*Task requirements:*
Below are entries; output exactly the lines from the one with "ring pip: (115, 759)" to the one with "middle pip: (655, 732)", both included, and nothing else.

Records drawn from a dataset
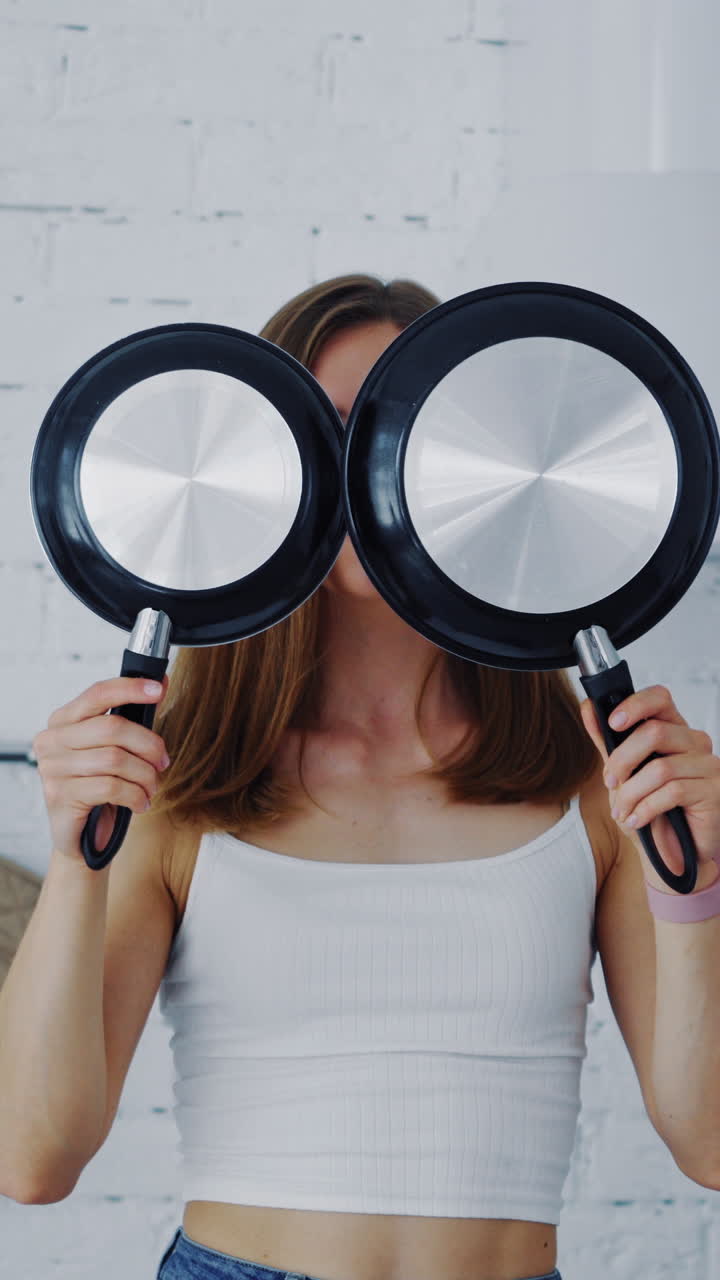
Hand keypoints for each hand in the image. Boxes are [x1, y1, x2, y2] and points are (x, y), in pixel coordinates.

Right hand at [32, 676, 169, 862]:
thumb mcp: (116, 748)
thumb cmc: (100, 787)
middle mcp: (52, 740)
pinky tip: (140, 802)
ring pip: (115, 759)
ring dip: (145, 775)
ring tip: (151, 786)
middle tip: (162, 761)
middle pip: (112, 727)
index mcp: (63, 720)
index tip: (159, 689)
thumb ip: (133, 716)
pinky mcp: (60, 796)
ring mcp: (52, 768)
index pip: (98, 693)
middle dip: (148, 744)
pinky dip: (135, 795)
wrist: (84, 836)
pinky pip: (110, 787)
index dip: (130, 689)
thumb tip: (162, 680)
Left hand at [579, 685, 719, 879]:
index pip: (660, 699)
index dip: (635, 705)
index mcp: (674, 730)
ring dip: (631, 793)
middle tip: (610, 782)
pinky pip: (673, 792)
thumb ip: (608, 742)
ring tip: (622, 810)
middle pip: (655, 732)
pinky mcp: (714, 791)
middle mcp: (695, 743)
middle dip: (622, 760)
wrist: (673, 854)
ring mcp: (709, 766)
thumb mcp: (623, 774)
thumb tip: (589, 707)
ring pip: (660, 767)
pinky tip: (638, 819)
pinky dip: (646, 808)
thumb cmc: (651, 811)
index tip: (612, 722)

*Response area:*
ring pip: (115, 759)
ring dip: (145, 775)
ring tip: (151, 786)
middle tip: (162, 761)
middle pip: (112, 727)
index mcp: (63, 720)
index tip: (159, 689)
thumb ip: (133, 716)
pinky mcp: (60, 796)
ring mcp: (52, 768)
index pip: (98, 693)
middle dip: (148, 744)
pinky dip: (135, 795)
wrist: (84, 836)
pinky pip: (110, 787)
index dip: (130, 689)
thumb tip: (162, 680)
Left hand at [579, 685, 719, 879]:
index pip: (660, 699)
index dip: (635, 705)
index mcp: (674, 730)
ring dip: (631, 793)
middle tip: (610, 782)
pinky pip: (673, 792)
thumb ip: (608, 742)
ring tip: (622, 810)
middle pip: (655, 732)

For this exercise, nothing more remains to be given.